Rewrite the lines of the records below as a Markdown table with the columns Row and Line. Start at the line containing "right hip: (605, 217, 11)" and end at the line containing "left shoulder: (139, 74, 17)", including both, numbering each row and omitting blank lines.

BEGIN Dataset excerpts

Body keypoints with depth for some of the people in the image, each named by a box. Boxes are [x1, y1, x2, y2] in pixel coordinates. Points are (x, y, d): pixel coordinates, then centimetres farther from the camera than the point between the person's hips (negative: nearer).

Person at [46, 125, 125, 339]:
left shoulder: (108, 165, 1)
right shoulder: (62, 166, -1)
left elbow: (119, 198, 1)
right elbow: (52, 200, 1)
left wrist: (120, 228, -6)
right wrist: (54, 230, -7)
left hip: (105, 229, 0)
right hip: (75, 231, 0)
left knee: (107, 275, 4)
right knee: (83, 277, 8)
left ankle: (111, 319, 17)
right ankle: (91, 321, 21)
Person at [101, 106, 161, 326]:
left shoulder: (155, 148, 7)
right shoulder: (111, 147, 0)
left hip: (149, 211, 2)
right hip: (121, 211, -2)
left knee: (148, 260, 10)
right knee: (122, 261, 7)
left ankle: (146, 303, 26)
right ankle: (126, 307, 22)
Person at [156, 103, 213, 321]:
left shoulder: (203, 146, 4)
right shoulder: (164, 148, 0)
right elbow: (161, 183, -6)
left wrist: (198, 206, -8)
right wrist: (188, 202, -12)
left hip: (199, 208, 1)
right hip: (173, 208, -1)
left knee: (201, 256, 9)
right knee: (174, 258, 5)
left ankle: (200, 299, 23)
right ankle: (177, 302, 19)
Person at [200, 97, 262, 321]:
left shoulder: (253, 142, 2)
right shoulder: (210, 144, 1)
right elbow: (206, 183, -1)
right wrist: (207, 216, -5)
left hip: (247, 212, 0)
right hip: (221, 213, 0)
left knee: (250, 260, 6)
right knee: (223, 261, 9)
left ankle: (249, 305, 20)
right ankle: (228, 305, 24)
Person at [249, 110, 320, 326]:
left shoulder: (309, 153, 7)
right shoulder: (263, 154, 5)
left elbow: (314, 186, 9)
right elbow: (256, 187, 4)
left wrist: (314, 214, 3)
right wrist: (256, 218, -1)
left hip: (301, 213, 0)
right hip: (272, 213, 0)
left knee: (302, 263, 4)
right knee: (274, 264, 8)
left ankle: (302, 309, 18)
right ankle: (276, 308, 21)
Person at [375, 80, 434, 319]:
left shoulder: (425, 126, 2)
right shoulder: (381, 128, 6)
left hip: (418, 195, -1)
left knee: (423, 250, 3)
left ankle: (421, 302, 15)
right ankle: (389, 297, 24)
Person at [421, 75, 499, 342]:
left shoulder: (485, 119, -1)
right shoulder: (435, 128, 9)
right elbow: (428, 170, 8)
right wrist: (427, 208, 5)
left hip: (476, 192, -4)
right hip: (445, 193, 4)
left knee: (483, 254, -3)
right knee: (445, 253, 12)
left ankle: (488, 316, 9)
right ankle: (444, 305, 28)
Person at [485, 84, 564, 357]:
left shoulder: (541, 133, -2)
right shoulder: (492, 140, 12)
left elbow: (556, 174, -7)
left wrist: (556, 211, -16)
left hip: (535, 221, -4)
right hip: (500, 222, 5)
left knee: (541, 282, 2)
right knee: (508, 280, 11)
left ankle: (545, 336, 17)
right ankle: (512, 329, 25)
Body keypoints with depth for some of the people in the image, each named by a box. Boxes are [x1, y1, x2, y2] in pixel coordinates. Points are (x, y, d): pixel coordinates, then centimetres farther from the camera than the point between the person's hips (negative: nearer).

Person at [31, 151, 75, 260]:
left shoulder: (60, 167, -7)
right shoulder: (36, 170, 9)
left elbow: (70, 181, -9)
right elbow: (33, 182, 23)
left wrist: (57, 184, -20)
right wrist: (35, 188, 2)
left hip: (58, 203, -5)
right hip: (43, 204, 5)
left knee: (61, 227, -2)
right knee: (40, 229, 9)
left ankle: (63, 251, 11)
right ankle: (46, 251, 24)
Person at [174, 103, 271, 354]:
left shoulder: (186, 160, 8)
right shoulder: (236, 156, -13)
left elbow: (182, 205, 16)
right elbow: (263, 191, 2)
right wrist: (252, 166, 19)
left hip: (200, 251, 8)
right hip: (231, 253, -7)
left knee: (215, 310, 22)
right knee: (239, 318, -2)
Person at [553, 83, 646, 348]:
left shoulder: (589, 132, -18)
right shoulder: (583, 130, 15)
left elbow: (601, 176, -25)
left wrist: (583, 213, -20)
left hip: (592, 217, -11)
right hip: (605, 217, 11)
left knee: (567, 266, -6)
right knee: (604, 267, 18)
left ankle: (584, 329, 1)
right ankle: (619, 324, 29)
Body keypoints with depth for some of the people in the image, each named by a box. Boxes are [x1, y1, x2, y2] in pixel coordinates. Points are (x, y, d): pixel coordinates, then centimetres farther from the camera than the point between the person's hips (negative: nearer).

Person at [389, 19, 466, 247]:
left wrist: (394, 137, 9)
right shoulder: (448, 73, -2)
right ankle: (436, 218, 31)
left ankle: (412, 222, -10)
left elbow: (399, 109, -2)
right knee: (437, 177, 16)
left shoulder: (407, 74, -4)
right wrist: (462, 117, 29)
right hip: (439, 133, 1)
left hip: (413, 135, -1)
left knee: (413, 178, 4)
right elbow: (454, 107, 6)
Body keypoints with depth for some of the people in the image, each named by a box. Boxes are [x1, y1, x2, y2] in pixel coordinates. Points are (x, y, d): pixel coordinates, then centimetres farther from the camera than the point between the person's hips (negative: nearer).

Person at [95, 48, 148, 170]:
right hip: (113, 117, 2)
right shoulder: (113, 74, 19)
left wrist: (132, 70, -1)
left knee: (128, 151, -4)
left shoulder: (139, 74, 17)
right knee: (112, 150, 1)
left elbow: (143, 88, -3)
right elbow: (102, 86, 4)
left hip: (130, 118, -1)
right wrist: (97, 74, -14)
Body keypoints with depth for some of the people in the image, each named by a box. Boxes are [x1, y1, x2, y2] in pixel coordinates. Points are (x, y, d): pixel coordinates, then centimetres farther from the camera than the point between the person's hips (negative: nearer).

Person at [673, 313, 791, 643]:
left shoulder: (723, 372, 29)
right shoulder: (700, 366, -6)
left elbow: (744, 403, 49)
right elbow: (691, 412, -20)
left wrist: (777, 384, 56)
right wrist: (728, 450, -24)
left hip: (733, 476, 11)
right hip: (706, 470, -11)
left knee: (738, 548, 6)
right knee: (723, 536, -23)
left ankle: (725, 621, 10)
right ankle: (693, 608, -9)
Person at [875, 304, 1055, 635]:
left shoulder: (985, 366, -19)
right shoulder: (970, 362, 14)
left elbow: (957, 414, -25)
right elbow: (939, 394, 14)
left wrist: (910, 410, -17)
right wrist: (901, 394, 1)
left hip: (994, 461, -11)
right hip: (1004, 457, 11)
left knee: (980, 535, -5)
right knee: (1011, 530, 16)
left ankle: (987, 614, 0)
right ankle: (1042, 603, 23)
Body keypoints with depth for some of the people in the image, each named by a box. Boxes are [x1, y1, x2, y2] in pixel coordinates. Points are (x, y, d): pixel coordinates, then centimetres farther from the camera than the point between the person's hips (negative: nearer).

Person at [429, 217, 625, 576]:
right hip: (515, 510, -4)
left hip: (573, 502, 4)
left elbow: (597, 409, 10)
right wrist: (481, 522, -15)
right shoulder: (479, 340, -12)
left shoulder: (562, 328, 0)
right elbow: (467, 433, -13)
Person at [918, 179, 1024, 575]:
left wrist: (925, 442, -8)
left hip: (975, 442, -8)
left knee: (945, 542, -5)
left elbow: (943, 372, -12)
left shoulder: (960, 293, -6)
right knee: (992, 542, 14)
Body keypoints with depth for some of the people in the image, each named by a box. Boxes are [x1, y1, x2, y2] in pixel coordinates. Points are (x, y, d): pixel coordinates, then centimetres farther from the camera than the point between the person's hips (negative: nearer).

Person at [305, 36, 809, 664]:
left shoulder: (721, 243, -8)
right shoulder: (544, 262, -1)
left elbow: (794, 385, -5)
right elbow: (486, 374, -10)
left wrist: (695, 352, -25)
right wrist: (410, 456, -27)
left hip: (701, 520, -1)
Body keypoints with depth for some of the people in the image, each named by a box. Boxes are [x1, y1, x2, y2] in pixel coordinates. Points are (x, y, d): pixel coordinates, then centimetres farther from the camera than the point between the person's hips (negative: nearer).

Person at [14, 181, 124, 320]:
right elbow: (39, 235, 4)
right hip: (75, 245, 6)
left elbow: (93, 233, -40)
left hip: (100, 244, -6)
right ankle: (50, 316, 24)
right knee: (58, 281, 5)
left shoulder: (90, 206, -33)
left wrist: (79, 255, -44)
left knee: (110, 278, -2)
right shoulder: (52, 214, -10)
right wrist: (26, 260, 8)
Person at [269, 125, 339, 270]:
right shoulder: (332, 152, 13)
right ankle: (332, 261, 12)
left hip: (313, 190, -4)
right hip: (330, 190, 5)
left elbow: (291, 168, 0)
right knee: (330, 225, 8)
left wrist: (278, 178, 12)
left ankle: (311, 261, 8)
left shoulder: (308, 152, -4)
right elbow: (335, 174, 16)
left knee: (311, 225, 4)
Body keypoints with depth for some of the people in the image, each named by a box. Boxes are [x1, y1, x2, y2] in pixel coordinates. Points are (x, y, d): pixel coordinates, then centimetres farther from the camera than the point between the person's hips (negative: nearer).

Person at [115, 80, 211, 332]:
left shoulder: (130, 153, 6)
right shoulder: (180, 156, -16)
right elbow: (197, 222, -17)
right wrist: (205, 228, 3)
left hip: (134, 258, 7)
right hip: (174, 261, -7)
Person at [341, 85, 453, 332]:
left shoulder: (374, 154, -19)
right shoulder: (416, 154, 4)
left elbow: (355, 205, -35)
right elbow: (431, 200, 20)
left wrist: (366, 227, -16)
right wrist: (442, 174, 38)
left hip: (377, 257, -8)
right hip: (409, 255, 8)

END Dataset excerpts

--- Result of the exercise ---
| Row | Line |
|---|---|
| 1 | right hip: (605, 217, 11) |
| 2 | left knee: (567, 266, -6) |
| 3 | right knee: (604, 267, 18) |
| 4 | left ankle: (584, 329, 1) |
| 5 | right ankle: (619, 324, 29) |
| 6 | Body keypoints with depth for some of the people in the image, each named by a box. Boxes are [x1, y1, x2, y2] in pixel coordinates. Points are (x, y, d): pixel coordinates, then centimetres farther from the camera than the point between the person's hips (negative: nearer). |
| 7 | Person at [389, 19, 466, 247]: |
| 8 | left wrist: (394, 137, 9) |
| 9 | right shoulder: (448, 73, -2) |
| 10 | right ankle: (436, 218, 31) |
| 11 | left ankle: (412, 222, -10) |
| 12 | left elbow: (399, 109, -2) |
| 13 | right knee: (437, 177, 16) |
| 14 | left shoulder: (407, 74, -4) |
| 15 | right wrist: (462, 117, 29) |
| 16 | right hip: (439, 133, 1) |
| 17 | left hip: (413, 135, -1) |
| 18 | left knee: (413, 178, 4) |
| 19 | right elbow: (454, 107, 6) |
| 20 | Body keypoints with depth for some of the people in the image, each named by a box. Boxes are [x1, y1, x2, y2] in pixel coordinates. Points are (x, y, d): pixel coordinates, then centimetres farther from the camera than the point between the person's hips (negative: nearer). |
| 21 | Person at [95, 48, 148, 170]: |
| 22 | right hip: (113, 117, 2) |
| 23 | right shoulder: (113, 74, 19) |
| 24 | left wrist: (132, 70, -1) |
| 25 | left knee: (128, 151, -4) |
| 26 | left shoulder: (139, 74, 17) |